[REQUEST]: From the first entry to the last, transcribe everything exactly.

[MATERIAL PROVIDED]:
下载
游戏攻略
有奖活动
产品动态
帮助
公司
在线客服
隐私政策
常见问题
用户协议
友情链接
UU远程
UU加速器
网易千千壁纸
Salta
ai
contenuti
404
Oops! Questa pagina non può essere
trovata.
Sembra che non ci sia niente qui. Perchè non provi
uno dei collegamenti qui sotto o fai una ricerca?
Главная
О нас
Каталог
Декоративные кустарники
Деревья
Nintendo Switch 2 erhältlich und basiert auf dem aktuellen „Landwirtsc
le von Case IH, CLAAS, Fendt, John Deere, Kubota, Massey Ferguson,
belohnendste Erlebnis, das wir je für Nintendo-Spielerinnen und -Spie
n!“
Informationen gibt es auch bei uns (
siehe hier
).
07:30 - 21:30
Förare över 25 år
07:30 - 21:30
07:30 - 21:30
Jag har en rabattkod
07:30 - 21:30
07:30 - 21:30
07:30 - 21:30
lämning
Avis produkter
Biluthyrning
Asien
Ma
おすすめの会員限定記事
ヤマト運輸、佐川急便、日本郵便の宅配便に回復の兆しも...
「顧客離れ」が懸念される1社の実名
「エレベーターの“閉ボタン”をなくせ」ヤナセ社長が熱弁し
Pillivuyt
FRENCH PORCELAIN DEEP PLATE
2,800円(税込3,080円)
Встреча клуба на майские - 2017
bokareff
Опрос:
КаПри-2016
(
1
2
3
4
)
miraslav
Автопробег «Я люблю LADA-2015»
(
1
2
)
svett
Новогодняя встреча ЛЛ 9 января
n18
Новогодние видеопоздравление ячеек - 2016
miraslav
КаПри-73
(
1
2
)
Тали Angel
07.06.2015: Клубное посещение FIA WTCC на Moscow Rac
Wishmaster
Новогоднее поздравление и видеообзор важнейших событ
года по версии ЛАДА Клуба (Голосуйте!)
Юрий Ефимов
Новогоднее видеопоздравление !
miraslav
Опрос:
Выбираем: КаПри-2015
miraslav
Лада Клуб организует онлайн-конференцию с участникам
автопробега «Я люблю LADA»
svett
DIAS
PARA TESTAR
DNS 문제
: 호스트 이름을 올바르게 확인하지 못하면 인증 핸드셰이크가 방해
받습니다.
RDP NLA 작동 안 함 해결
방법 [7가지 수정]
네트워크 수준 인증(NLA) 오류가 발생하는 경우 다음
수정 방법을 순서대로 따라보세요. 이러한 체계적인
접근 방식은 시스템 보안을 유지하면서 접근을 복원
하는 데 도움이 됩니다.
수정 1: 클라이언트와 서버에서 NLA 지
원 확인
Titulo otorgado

[ANSWER TO THIS PROBLEM]:
下载
游戏攻略
有奖活动
产品动态
帮助
公司
在线客服
隐私政策
常见问题
用户协议
友情链接
UU远程
UU加速器
网易千千壁纸
Salta
ai
contenuti
404
Oops! Questa pagina non può essere
trovata.
Sembra che non ci sia niente qui. Perchè non provi
uno dei collegamenti qui sotto o fai una ricerca?
Главная
О нас
Каталог
Декоративные кустарники
Деревья
Nintendo Switch 2 erhältlich und basiert auf dem aktuellen „Landwirtsc
le von Case IH, CLAAS, Fendt, John Deere, Kubota, Massey Ferguson,
belohnendste Erlebnis, das wir je für Nintendo-Spielerinnen und -Spie
n!“
Informationen gibt es auch bei uns (
siehe hier
).
07:30 - 21:30
Förare över 25 år
07:30 - 21:30
07:30 - 21:30
Jag har en rabattkod
07:30 - 21:30
07:30 - 21:30
07:30 - 21:30
lämning
Avis produkter
Biluthyrning
Asien
Ma
おすすめの会員限定記事
ヤマト運輸、佐川急便、日本郵便の宅配便に回復の兆しも...
「顧客離れ」が懸念される1社の実名
「エレベーターの“閉ボタン”をなくせ」ヤナセ社長が熱弁し
Pillivuyt
FRENCH PORCELAIN DEEP PLATE
2,800円(税込3,080円)
Встреча клуба на майские - 2017
bokareff
Опрос:
КаПри-2016
(
1
2
3
4
)
miraslav
Автопробег «Я люблю LADA-2015»
(
1
2
)
svett
Новогодняя встреча ЛЛ 9 января
n18
Новогодние видеопоздравление ячеек - 2016
miraslav
КаПри-73
(
1
2
)
Тали Angel
07.06.2015: Клубное посещение FIA WTCC на Moscow Rac
Wishmaster
Новогоднее поздравление и видеообзор важнейших событ
года по версии ЛАДА Клуба (Голосуйте!)
Юрий Ефимов
Новогоднее видеопоздравление !
miraslav
Опрос:
Выбираем: КаПри-2015
miraslav
Лада Клуб организует онлайн-конференцию с участникам
автопробега «Я люблю LADA»
svett
DIAS
PARA TESTAR
DNS 문제
: 호스트 이름을 올바르게 확인하지 못하면 인증 핸드셰이크가 방해
받습니다.
RDP NLA 작동 안 함 해결
방법 [7가지 수정]
네트워크 수준 인증(NLA) 오류가 발생하는 경우 다음
수정 방법을 순서대로 따라보세요. 이러한 체계적인
접근 방식은 시스템 보안을 유지하면서 접근을 복원
하는 데 도움이 됩니다.
수정 1: 클라이언트와 서버에서 NLA 지
원 확인
Titulo otorgado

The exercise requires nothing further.